» GOAL OF THE EXERCISE: Task for the records below: count the lines that contain the word "Pensão" and give only that number.

» RECORDS FOR THE TASK:

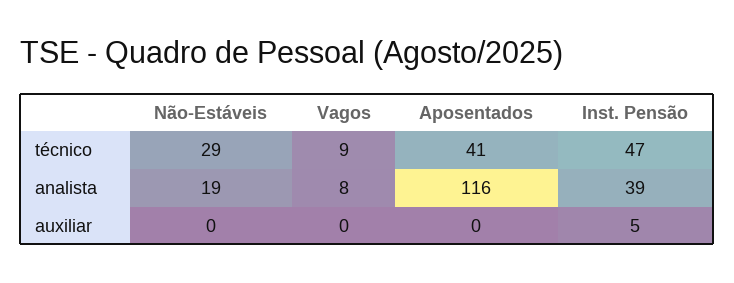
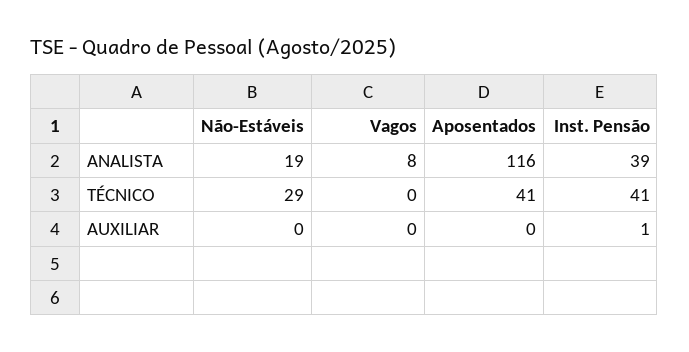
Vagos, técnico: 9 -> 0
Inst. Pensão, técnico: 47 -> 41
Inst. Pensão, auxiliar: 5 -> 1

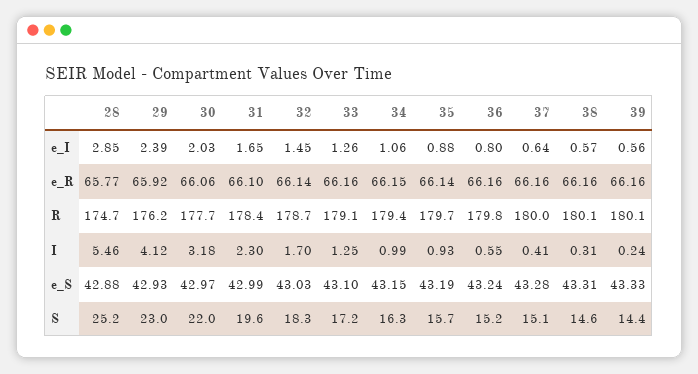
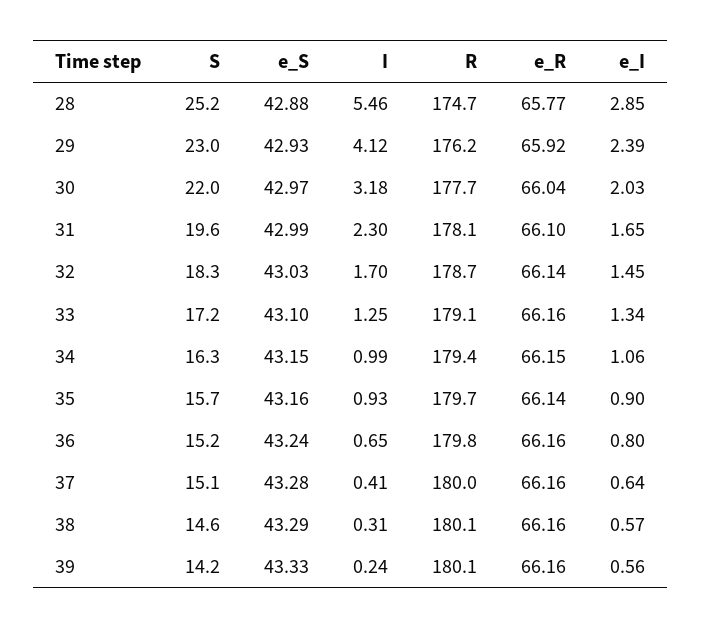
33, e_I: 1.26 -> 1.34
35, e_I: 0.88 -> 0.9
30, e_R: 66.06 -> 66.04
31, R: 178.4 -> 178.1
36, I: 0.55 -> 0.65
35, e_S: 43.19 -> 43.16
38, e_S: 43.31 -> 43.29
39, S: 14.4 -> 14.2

» RESPONSE FOR THIS EXERCISE: 2